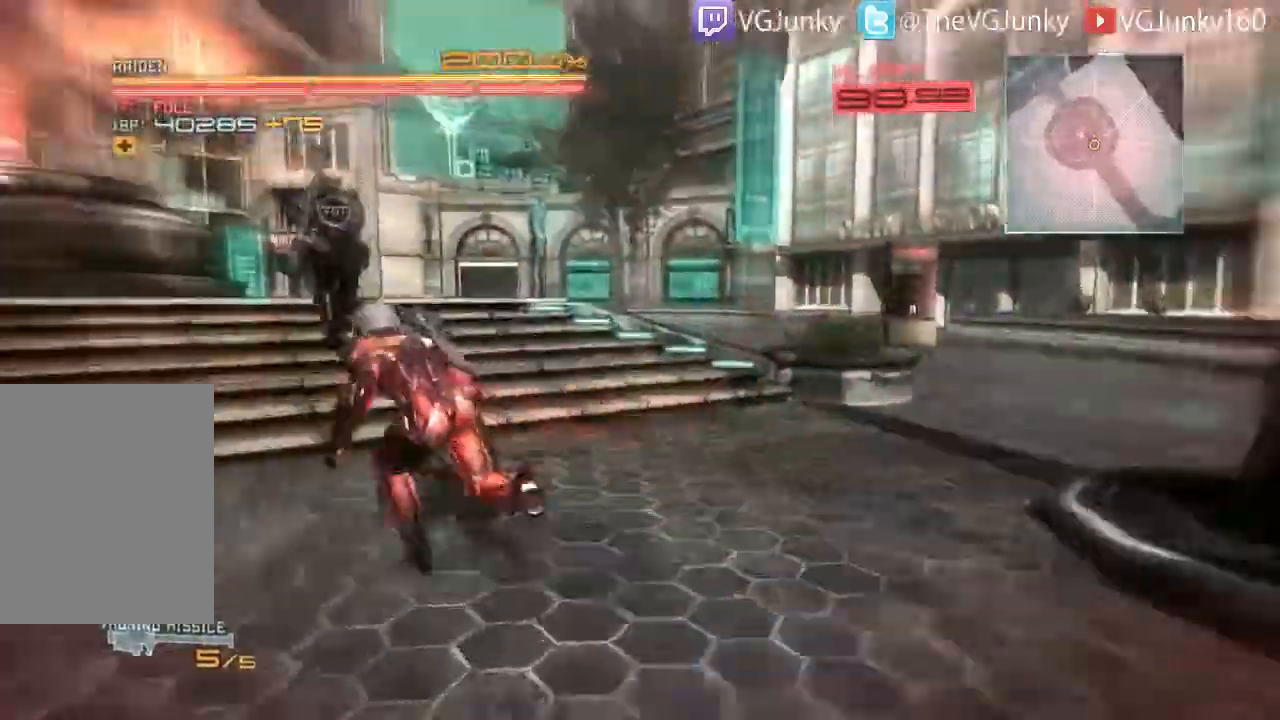
{"buttons": ["L2", "R2"], "left_stick": "center", "right_stick": "center", "events": [[67, "left_stick", "up"], [433, "L2", "down"], [500, "left_stick", "center"]]}
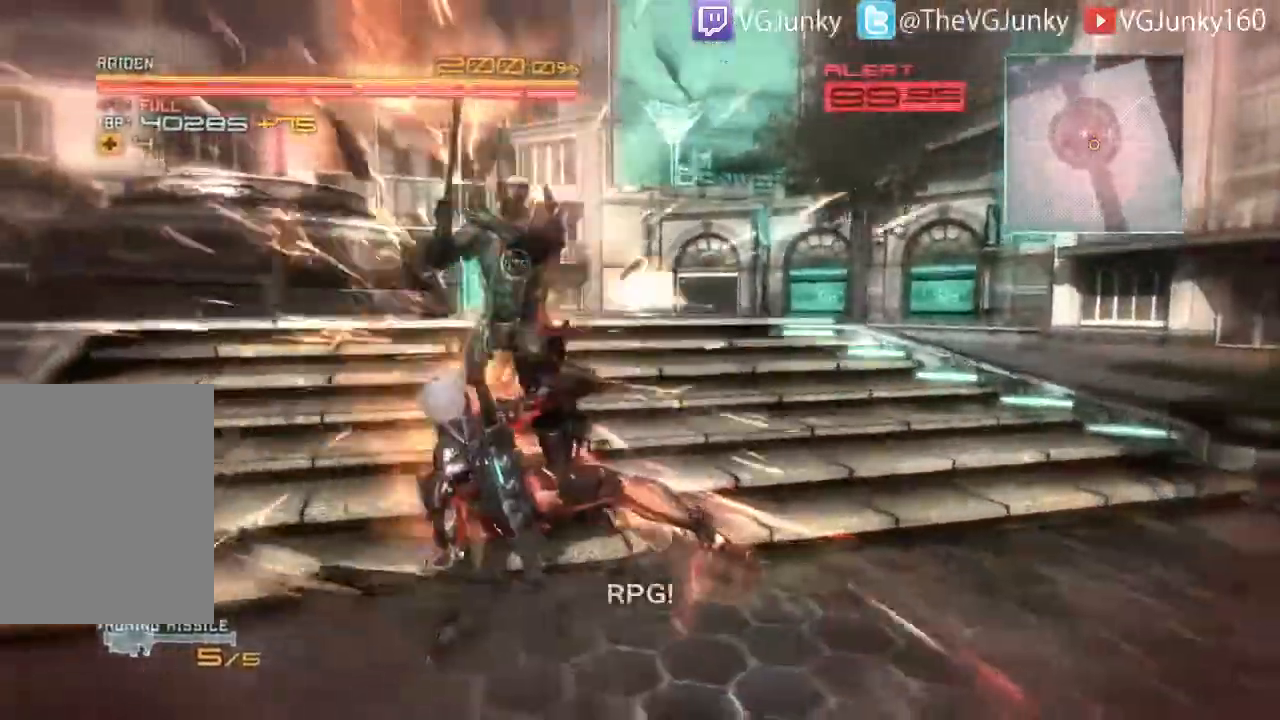
{"buttons": ["L2"], "left_stick": "center", "right_stick": "center", "events": [[67, "R2", "up"]]}
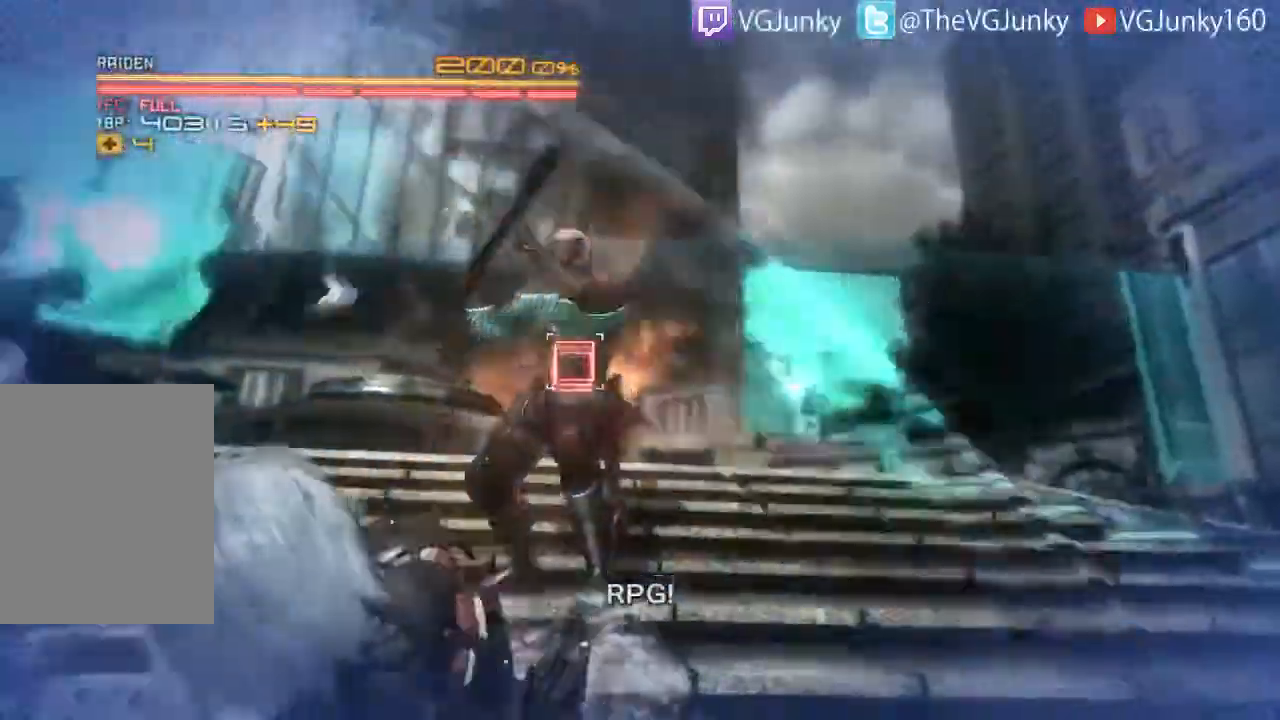
{"buttons": ["L2"], "left_stick": "center", "right_stick": "center", "events": []}
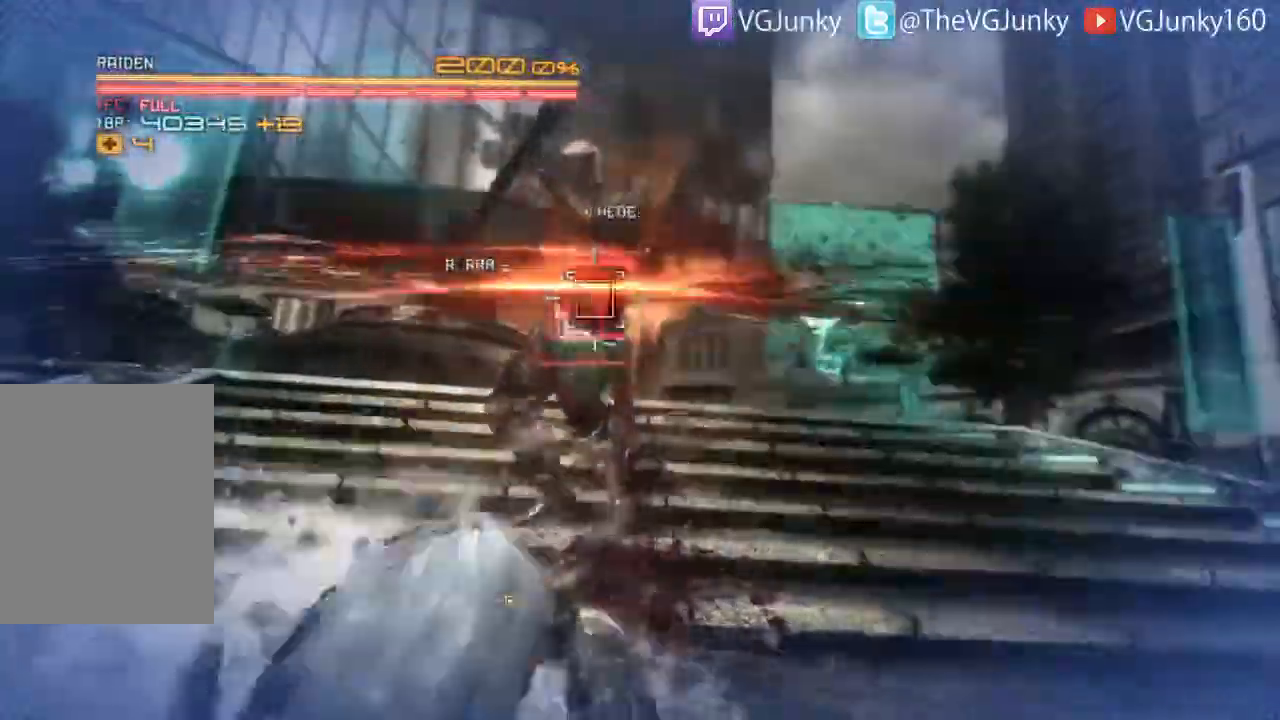
{"buttons": ["L2"], "left_stick": "center", "right_stick": "center", "events": []}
* * * * * * *
Leaving the images out, retype all the material above exactly.

→ **Solved exercise**:
{"buttons": ["L2", "R2"], "left_stick": "center", "right_stick": "center", "events": [[67, "left_stick", "up"], [433, "L2", "down"], [500, "left_stick", "center"]]}
{"buttons": ["L2"], "left_stick": "center", "right_stick": "center", "events": [[67, "R2", "up"]]}
{"buttons": ["L2"], "left_stick": "center", "right_stick": "center", "events": []}
{"buttons": ["L2"], "left_stick": "center", "right_stick": "center", "events": []}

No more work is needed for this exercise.